Test 4 (IBM Heron) · Substrate: Real Quantum Hardware · Status: PASS · April 5, 2026

Question

Does the explaining-away penalty — the information cost of blending two signals on a single channel — exist on real quantum hardware? The Void Framework predicts I(D;M|Y) > 0 wherever probability distributions are blended, regardless of substrate. Čencov's uniqueness theorem guarantees this. But guarantees need empirical confirmation.

Why Quantum Hardware

Quantum error correction circuits provide the cleanest possible test environment. Every coordinate is controlled to machine precision:

Opacity (O)
Pinned by no-cloning theorem
Reactivity (R)
Physical error rate — measured
Coupling (α)
T-gate fraction — set exactly
Hardware
IBM Fez · 156-qubit Heron

No rubric. No subjective scoring. No cultural bias. Physics enforces the coordinates. If the penalty shows up here, it cannot be a measurement artifact.

Result: PASS. I(D;M|Y) > 0 in 5/5 measurements. Exact decomposition (I(D;Y) + I(M;Y) = H(Y) − H(Y|D,M) − I(D;M|Y)) holds to machine precision. Penalty peaks at circuit depth 2, matching discrete-regime softmax prediction. Fourth substrate confirmed.

What the Discrete Regime Tells Us

In saturated softmax channels (LLMs, quantum circuits with limited depth), the penalty doesn't grow monotonically — it peaks at moderate engagement then declines as output collapses toward determinism. The peak at depth 2 means the damage is concentrated in a critical window. For LLMs, this maps to the RLHF training window. For quantum circuits, it maps to the regime where error correction is most needed.

What This Rules Out

Barrier Height

Test 5b measured the geodesic barrier height: approaches π/√2 ≈ 2.221 asymptotically as the system approaches the low-noise limit. This is a derived quantity (from the Fisher metric in geodesic coordinates), not a fitted parameter. The barrier is what separates two-point from three-point regimes on the manifold.

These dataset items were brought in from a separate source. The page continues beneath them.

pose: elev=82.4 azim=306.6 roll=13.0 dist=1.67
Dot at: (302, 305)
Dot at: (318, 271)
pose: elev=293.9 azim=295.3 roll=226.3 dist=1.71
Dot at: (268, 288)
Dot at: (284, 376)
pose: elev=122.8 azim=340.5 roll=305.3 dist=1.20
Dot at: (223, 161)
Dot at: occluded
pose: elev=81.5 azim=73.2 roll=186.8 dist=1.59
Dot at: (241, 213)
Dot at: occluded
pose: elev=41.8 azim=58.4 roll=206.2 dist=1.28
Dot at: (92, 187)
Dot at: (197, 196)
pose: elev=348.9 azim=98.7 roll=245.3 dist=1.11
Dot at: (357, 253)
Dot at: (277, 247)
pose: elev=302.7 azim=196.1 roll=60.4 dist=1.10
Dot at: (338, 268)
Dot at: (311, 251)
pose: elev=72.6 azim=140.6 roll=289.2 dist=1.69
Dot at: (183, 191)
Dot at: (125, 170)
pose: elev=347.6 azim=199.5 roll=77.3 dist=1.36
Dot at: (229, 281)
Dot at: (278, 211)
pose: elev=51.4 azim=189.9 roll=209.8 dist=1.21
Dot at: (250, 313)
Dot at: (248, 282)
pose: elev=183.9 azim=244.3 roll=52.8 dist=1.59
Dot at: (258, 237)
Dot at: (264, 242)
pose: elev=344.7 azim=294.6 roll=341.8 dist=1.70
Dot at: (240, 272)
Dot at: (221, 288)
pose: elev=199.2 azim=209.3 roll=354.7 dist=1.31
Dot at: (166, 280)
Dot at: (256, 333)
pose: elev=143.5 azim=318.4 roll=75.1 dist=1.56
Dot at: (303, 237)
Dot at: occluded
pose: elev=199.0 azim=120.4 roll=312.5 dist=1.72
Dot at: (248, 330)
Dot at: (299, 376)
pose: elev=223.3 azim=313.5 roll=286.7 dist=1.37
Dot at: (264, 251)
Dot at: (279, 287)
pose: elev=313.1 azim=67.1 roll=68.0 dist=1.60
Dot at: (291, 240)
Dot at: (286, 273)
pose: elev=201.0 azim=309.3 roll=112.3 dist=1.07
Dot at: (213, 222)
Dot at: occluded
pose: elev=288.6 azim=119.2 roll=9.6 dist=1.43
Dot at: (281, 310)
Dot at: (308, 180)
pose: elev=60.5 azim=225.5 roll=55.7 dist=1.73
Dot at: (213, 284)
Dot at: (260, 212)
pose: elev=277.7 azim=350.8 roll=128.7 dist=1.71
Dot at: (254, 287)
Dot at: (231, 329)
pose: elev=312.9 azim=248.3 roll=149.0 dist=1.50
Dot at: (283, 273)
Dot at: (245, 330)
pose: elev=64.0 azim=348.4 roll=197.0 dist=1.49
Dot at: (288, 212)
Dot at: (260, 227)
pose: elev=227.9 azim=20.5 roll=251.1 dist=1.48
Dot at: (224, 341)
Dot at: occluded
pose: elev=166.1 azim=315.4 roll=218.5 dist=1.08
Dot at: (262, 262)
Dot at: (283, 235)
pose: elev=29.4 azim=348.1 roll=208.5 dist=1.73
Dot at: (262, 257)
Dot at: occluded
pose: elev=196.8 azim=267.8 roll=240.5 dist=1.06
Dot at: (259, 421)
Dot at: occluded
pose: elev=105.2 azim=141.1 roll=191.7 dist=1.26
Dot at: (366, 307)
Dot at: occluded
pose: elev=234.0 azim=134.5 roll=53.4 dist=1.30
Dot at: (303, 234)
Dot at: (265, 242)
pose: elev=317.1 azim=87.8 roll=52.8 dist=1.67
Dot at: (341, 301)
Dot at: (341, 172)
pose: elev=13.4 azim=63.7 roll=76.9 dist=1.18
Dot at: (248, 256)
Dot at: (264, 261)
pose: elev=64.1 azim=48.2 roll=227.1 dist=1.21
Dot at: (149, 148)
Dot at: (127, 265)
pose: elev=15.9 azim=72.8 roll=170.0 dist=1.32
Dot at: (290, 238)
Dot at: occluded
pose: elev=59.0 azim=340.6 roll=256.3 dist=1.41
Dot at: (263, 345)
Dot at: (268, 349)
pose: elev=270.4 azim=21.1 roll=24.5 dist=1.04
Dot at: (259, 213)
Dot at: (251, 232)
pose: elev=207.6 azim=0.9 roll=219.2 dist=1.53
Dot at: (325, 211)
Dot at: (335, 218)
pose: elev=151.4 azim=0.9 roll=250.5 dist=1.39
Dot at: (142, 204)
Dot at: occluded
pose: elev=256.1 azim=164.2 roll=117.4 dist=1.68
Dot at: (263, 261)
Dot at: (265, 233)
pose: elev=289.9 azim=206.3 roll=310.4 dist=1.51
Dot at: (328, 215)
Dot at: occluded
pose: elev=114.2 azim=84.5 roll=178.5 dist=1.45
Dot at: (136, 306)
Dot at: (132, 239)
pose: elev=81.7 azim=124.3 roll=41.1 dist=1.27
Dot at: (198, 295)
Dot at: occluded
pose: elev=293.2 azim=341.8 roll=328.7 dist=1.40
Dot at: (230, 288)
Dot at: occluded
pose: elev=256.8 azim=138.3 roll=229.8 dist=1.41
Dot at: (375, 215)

Caveats: IBM quantum hardware has limited coherence times. The 5/5 result is on circuits of modest depth. Longer-depth circuits and error-corrected logical qubits would strengthen the confirmation. The penalty magnitude depends on the specific circuit family tested.

Code

All test scripts: ops/lab/qec-eckert-tsim/. Simulation mode (CPU) available via bloqade-tsim. Hardware results archived with timestamps and IBM job IDs.